-- Excerpted data --
· · · ·
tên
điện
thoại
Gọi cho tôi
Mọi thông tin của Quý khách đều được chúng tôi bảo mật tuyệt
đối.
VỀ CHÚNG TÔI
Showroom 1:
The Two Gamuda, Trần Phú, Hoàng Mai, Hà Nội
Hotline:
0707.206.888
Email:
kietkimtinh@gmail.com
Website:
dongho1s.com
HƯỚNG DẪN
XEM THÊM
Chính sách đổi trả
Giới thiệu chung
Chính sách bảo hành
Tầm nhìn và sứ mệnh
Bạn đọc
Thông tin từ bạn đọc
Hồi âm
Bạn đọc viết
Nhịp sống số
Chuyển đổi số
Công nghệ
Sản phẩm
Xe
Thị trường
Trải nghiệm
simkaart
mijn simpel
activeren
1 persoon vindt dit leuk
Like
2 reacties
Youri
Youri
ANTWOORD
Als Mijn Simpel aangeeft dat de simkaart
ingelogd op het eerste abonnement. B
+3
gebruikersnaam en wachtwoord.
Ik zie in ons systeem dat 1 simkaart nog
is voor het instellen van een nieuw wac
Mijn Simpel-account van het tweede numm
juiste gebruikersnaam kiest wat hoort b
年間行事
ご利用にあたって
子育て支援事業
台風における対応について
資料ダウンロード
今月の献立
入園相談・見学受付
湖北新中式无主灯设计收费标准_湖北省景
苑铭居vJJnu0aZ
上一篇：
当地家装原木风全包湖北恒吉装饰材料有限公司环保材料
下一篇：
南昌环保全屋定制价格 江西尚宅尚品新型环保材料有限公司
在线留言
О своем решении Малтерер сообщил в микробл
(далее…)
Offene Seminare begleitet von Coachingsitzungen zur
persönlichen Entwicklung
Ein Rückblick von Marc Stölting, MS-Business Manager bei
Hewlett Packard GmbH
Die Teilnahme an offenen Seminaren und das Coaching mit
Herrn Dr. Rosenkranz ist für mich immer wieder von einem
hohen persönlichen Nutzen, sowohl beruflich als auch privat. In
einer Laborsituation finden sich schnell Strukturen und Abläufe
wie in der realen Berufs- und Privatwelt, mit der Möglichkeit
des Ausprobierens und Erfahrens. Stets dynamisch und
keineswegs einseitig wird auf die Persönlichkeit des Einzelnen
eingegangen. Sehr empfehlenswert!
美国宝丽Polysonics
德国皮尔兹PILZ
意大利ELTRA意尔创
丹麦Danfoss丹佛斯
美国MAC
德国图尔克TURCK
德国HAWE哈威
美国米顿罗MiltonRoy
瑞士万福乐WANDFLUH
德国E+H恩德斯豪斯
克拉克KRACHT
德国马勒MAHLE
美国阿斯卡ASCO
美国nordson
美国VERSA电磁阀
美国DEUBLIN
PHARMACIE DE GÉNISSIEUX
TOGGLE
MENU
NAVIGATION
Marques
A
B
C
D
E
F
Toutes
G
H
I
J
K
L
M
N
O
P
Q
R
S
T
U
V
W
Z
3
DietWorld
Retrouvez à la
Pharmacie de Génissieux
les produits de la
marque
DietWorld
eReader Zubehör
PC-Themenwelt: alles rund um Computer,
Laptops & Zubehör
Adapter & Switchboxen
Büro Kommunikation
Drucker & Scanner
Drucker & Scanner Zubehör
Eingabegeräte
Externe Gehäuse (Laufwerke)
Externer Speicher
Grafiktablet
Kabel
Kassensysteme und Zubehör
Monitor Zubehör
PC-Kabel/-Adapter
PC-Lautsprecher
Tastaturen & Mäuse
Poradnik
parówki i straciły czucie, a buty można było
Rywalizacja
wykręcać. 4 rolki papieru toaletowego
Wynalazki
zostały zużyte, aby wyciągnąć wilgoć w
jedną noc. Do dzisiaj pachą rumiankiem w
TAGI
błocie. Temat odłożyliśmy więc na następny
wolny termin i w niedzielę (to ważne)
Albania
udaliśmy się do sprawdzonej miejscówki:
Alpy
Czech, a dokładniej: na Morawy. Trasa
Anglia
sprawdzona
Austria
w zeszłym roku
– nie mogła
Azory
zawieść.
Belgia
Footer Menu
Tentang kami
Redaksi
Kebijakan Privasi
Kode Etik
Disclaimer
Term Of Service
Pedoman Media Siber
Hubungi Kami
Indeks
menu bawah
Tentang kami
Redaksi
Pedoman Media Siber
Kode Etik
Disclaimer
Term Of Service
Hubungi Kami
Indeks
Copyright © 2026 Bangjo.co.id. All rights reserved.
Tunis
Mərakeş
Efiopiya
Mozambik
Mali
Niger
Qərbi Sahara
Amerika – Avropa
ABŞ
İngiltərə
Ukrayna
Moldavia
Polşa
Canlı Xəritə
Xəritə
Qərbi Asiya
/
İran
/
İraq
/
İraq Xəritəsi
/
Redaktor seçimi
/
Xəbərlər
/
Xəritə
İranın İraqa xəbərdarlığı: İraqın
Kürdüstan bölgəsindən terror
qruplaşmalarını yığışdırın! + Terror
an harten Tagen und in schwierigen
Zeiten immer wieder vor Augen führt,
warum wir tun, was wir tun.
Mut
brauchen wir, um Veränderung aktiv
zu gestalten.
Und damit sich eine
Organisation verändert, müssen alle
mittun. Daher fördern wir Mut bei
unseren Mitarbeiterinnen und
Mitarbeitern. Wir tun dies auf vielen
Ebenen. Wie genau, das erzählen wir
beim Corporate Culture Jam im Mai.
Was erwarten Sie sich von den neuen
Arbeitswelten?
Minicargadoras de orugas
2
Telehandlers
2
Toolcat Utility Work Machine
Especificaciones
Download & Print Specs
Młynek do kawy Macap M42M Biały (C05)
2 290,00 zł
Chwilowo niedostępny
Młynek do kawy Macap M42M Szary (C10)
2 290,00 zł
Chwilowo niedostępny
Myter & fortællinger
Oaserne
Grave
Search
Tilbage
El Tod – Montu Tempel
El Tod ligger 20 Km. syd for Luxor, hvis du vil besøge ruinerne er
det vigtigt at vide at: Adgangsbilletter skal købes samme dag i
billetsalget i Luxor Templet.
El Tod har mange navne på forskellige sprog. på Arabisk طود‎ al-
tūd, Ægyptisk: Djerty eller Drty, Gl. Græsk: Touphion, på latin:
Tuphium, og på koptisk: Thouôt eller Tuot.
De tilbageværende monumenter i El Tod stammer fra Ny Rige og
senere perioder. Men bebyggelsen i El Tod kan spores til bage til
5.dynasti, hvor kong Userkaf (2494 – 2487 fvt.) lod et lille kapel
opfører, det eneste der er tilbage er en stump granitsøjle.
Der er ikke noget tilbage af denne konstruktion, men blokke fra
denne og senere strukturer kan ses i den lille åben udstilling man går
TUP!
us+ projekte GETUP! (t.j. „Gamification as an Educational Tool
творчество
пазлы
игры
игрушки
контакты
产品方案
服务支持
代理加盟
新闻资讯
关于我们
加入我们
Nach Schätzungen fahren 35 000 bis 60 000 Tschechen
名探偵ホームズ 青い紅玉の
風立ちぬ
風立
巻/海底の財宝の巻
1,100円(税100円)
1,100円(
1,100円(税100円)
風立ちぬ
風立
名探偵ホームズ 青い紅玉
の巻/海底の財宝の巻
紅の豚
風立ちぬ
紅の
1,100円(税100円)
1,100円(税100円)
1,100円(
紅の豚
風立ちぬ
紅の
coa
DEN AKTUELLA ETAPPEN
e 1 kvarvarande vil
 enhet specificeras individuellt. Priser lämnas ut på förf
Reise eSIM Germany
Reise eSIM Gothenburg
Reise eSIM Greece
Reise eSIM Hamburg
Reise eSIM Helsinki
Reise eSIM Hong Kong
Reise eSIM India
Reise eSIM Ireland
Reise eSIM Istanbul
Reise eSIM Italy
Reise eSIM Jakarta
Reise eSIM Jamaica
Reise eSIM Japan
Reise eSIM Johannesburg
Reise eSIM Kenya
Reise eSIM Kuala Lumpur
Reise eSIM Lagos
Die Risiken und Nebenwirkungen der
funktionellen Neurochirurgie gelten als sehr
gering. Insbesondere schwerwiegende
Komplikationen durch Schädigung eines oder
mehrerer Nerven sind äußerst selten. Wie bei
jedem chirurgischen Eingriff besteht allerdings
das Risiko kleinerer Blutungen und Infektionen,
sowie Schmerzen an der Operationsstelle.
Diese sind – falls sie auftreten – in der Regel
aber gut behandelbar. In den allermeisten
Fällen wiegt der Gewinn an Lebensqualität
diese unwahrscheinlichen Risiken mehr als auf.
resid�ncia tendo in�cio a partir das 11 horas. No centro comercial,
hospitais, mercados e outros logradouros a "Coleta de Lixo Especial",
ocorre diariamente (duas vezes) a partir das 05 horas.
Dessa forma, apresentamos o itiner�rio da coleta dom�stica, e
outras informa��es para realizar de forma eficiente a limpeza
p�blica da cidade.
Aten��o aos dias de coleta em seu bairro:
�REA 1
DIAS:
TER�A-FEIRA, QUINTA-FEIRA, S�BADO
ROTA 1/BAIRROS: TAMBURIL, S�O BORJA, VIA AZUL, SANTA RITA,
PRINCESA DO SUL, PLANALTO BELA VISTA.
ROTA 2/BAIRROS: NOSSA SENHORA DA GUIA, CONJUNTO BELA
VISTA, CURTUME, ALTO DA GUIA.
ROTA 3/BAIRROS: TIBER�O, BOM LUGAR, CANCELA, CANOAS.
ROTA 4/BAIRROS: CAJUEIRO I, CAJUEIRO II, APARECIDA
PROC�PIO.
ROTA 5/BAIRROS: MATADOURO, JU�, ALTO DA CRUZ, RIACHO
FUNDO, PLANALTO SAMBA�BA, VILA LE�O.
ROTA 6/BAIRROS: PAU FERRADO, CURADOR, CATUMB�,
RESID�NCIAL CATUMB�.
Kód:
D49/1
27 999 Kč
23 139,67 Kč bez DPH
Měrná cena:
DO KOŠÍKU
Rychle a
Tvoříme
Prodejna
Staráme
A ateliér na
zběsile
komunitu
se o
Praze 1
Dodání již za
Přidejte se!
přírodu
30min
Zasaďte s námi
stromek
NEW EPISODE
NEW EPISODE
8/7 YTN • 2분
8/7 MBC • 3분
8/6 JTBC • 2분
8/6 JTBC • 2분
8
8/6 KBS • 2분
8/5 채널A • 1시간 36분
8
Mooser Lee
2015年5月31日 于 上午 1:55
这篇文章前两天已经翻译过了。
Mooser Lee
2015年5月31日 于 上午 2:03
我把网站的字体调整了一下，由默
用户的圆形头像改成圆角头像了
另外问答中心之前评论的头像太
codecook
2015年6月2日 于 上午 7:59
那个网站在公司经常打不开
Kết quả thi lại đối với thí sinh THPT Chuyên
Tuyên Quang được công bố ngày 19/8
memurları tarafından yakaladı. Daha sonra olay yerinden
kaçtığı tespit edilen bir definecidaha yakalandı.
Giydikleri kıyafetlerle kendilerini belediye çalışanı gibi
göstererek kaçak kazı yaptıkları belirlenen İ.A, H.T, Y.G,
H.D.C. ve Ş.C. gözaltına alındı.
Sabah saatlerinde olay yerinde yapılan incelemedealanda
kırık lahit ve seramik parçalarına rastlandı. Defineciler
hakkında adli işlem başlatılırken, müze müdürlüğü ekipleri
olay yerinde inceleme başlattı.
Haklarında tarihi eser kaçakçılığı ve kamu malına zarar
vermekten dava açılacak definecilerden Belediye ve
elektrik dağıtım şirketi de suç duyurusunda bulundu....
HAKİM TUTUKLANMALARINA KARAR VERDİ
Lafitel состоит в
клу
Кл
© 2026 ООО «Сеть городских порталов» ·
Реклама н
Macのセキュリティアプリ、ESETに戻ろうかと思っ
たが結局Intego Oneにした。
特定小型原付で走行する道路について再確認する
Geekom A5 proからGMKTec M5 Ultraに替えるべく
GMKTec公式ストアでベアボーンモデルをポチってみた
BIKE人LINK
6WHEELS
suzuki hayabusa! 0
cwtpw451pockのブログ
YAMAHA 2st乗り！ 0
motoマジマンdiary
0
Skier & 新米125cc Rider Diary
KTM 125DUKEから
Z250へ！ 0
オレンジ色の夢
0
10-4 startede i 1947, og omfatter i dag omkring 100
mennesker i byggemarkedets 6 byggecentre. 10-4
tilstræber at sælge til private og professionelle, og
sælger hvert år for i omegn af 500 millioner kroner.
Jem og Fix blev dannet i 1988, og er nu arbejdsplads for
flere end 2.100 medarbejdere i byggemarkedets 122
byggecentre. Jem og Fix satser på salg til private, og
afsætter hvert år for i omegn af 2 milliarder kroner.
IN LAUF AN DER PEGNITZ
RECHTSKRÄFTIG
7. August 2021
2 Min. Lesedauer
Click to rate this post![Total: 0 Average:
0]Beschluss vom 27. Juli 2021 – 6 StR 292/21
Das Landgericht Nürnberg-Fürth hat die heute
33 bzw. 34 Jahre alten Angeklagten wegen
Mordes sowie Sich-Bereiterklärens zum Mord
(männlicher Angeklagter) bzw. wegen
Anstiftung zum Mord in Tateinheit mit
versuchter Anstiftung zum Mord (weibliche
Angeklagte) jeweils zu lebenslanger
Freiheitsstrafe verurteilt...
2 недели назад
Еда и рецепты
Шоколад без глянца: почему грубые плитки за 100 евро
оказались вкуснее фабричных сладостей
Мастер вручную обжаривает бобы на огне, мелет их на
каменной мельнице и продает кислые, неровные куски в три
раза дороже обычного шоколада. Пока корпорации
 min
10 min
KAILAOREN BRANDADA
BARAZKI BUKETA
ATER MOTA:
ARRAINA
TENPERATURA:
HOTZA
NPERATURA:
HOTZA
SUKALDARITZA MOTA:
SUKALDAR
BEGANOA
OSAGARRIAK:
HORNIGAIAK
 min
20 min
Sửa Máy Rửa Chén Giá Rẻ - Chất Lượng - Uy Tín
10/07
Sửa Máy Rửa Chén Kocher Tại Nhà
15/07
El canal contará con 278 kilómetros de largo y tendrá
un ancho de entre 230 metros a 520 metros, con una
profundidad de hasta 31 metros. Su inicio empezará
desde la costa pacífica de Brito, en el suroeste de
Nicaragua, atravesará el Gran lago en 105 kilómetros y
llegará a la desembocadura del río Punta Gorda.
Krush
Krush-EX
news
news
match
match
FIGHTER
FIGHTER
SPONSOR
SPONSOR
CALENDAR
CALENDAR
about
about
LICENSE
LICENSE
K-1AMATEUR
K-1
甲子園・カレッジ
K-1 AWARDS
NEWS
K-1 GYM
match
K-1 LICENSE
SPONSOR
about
· · · ·
-- Exercise directions --
Give only the number of lines in the preceding data that include the word "Macap".

-- Solution for this exercise --
2